▶ [PROBLEM STATEMENT]: Print each entry precisely; exclude the pictures.

*** PROVIDED DATA Section Begins ***

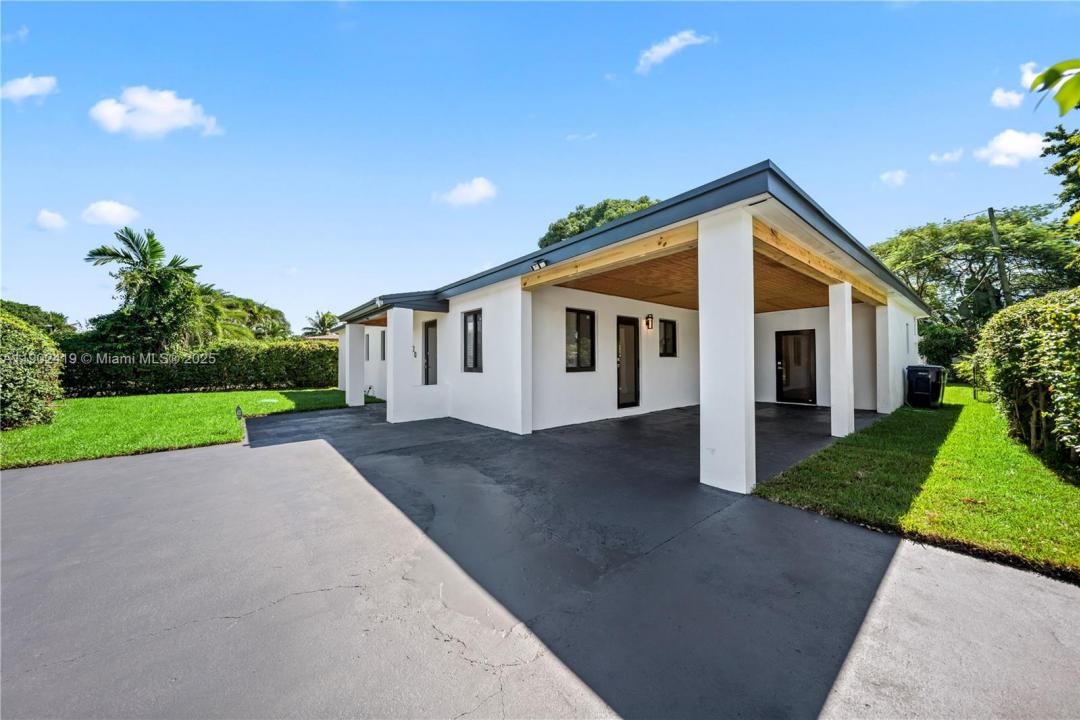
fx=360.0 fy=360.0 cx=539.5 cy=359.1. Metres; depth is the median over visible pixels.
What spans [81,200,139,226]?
cloud
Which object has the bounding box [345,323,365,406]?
column
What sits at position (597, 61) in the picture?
sky
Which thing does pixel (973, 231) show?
tree
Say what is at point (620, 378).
glass door
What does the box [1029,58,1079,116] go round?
leaves
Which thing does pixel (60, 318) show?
tree
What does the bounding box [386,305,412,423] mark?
column
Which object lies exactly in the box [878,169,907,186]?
cloud
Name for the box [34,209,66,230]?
cloud
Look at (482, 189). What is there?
cloud
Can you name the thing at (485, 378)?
house
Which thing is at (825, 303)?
wood ceiling
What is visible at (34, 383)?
shrub
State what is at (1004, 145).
cloud
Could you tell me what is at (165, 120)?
cloud
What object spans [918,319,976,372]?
shrub
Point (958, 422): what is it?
lawn
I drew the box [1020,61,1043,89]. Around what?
cloud
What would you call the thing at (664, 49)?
cloud
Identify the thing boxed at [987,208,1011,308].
utility pole
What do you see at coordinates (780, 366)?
glass door
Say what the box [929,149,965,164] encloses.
cloud
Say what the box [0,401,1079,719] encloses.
driveway
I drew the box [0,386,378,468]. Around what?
lawn
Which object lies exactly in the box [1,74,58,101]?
cloud
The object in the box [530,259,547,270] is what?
floodlight
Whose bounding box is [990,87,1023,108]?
cloud
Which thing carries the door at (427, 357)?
in the house at (485, 378)
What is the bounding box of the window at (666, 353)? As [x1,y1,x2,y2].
[659,318,676,356]
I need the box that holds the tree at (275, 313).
[210,293,290,341]
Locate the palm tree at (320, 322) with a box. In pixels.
[302,310,339,336]
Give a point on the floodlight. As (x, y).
(540, 265)
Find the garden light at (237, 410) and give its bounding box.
[235,405,243,420]
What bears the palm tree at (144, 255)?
on the ground
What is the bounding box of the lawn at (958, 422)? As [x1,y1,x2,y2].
[753,389,1079,580]
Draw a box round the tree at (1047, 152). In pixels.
[1041,124,1079,231]
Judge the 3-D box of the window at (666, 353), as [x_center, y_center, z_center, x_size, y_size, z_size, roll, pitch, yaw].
[3.234,-0.558,9.259,0.686,1.104,0.126,0,0,-41]
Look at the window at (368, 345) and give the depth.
12.19 m
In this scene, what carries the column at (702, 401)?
on the driveway
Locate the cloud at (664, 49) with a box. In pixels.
[636,29,710,74]
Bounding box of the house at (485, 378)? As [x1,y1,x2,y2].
[324,159,933,491]
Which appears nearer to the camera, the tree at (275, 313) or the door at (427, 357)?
the door at (427, 357)
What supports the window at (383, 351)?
in the house at (485, 378)
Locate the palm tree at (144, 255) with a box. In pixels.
[82,224,221,353]
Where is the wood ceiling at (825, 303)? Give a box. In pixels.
[545,245,838,312]
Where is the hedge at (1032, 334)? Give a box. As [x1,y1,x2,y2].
[973,287,1079,474]
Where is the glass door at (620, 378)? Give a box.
[616,316,639,409]
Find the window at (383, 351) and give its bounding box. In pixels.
[379,330,385,359]
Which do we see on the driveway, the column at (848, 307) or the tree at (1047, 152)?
the column at (848, 307)
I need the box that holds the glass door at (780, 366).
[775,327,816,404]
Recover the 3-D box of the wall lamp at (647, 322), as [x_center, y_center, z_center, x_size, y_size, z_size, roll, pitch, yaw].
[2.620,-0.894,8.608,0.143,0.400,0.225,0,0,-41]
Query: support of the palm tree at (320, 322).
on the ground
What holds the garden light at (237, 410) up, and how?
on the lawn at (210, 395)
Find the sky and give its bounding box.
[0,0,1079,332]
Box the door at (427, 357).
[423,321,437,384]
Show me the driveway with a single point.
(187, 469)
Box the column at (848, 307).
[829,281,853,439]
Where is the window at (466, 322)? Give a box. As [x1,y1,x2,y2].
[462,309,482,372]
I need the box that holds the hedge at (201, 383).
[59,337,338,398]
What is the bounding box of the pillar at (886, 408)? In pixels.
[876,304,896,413]
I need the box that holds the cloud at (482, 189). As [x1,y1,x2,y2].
[434,177,497,207]
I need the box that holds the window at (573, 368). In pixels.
[565,307,595,371]
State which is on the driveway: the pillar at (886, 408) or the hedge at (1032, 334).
the pillar at (886, 408)
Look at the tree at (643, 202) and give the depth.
24.96 m
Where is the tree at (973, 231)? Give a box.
[871,205,1078,351]
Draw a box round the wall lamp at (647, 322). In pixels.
[645,313,653,329]
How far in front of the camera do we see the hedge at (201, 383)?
13.43 m
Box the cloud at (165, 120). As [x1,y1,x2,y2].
[89,86,221,138]
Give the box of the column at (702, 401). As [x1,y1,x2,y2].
[697,208,755,494]
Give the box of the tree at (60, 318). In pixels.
[0,300,76,338]
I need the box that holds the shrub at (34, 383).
[0,310,63,429]
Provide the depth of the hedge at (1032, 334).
4.63 m
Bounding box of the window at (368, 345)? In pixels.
[364,333,370,360]
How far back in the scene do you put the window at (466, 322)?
7.63 m
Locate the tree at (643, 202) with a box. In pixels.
[539,196,656,248]
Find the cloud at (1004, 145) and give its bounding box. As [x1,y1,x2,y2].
[975,129,1046,166]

*** PROVIDED DATA Section Ends ***

▶ [OUTPUT FOR THIS TASK]:
fx=360.0 fy=360.0 cx=539.5 cy=359.1. Metres; depth is the median over visible pixels.
What spans [81,200,139,226]?
cloud
Which object has the bounding box [345,323,365,406]?
column
What sits at position (597, 61) in the picture?
sky
Which thing does pixel (973, 231) show?
tree
Say what is at point (620, 378).
glass door
What does the box [1029,58,1079,116] go round?
leaves
Which thing does pixel (60, 318) show?
tree
What does the bounding box [386,305,412,423] mark?
column
Which object lies exactly in the box [878,169,907,186]?
cloud
Name for the box [34,209,66,230]?
cloud
Look at (482, 189). What is there?
cloud
Can you name the thing at (485, 378)?
house
Which thing is at (825, 303)?
wood ceiling
What is visible at (34, 383)?
shrub
State what is at (1004, 145).
cloud
Could you tell me what is at (165, 120)?
cloud
What object spans [918,319,976,372]?
shrub
Point (958, 422): what is it?
lawn
I drew the box [1020,61,1043,89]. Around what?
cloud
What would you call the thing at (664, 49)?
cloud
Identify the thing boxed at [987,208,1011,308].
utility pole
What do you see at coordinates (780, 366)?
glass door
Say what the box [929,149,965,164] encloses.
cloud
Say what the box [0,401,1079,719] encloses.
driveway
I drew the box [0,386,378,468]. Around what?
lawn
Which object lies exactly in the box [1,74,58,101]?
cloud
The object in the box [530,259,547,270] is what?
floodlight
Whose bounding box is [990,87,1023,108]?
cloud
Which thing carries the door at (427, 357)?
in the house at (485, 378)
What is the bounding box of the window at (666, 353)? As [x1,y1,x2,y2].
[659,318,676,356]
I need the box that holds the tree at (275, 313).
[210,293,290,341]
Locate the palm tree at (320, 322) with a box. In pixels.
[302,310,339,336]
Give a point on the floodlight. As (x, y).
(540, 265)
Find the garden light at (237, 410) and give its bounding box.
[235,405,243,420]
What bears the palm tree at (144, 255)?
on the ground
What is the bounding box of the lawn at (958, 422)? As [x1,y1,x2,y2].
[753,389,1079,580]
Draw a box round the tree at (1047, 152). In pixels.
[1041,124,1079,231]
Judge the 3-D box of the window at (666, 353), as [x_center, y_center, z_center, x_size, y_size, z_size, roll, pitch, yaw].
[3.234,-0.558,9.259,0.686,1.104,0.126,0,0,-41]
Look at the window at (368, 345) and give the depth.
12.19 m
In this scene, what carries the column at (702, 401)?
on the driveway
Locate the cloud at (664, 49) with a box. In pixels.
[636,29,710,74]
Bounding box of the house at (485, 378)? As [x1,y1,x2,y2].
[324,159,933,491]
Which appears nearer to the camera, the tree at (275, 313) or the door at (427, 357)?
the door at (427, 357)
What supports the window at (383, 351)?
in the house at (485, 378)
Locate the palm tree at (144, 255) with a box. In pixels.
[82,224,221,353]
Where is the wood ceiling at (825, 303)? Give a box. In pixels.
[545,245,838,312]
Where is the hedge at (1032, 334)? Give a box. As [x1,y1,x2,y2].
[973,287,1079,474]
Where is the glass door at (620, 378)? Give a box.
[616,316,639,409]
Find the window at (383, 351) and give its bounding box. In pixels.
[379,330,385,359]
Which do we see on the driveway, the column at (848, 307) or the tree at (1047, 152)?
the column at (848, 307)
I need the box that holds the glass door at (780, 366).
[775,327,816,404]
Recover the 3-D box of the wall lamp at (647, 322), as [x_center, y_center, z_center, x_size, y_size, z_size, roll, pitch, yaw].
[2.620,-0.894,8.608,0.143,0.400,0.225,0,0,-41]
Query: support of the palm tree at (320, 322).
on the ground
What holds the garden light at (237, 410) up, and how?
on the lawn at (210, 395)
Find the sky and give its bounding box.
[0,0,1079,332]
Box the door at (427, 357).
[423,321,437,384]
Show me the driveway with a single point.
(187, 469)
Box the column at (848, 307).
[829,281,853,439]
Where is the window at (466, 322)? Give a box. As [x1,y1,x2,y2].
[462,309,482,372]
I need the box that holds the hedge at (201, 383).
[59,337,338,398]
What is the bounding box of the pillar at (886, 408)? In pixels.
[876,304,896,413]
I need the box that holds the cloud at (482, 189). As [x1,y1,x2,y2].
[434,177,497,207]
I need the box that holds the window at (573, 368). In pixels.
[565,307,595,371]
State which is on the driveway: the pillar at (886, 408) or the hedge at (1032, 334).
the pillar at (886, 408)
Look at the tree at (643, 202) and give the depth.
24.96 m
Where is the tree at (973, 231)? Give a box.
[871,205,1078,351]
Draw a box round the wall lamp at (647, 322). In pixels.
[645,313,653,329]
How far in front of the camera do we see the hedge at (201, 383)?
13.43 m
Box the cloud at (165, 120). As [x1,y1,x2,y2].
[89,86,221,138]
Give the box of the column at (702, 401). As [x1,y1,x2,y2].
[697,208,755,494]
Give the box of the tree at (60, 318). In pixels.
[0,300,76,338]
I need the box that holds the shrub at (34, 383).
[0,310,63,429]
Provide the depth of the hedge at (1032, 334).
4.63 m
Bounding box of the window at (368, 345)? In pixels.
[364,333,370,360]
How far back in the scene do you put the window at (466, 322)?
7.63 m
Locate the tree at (643, 202) with a box. In pixels.
[539,196,656,248]
Find the cloud at (1004, 145) and give its bounding box. As [x1,y1,x2,y2].
[975,129,1046,166]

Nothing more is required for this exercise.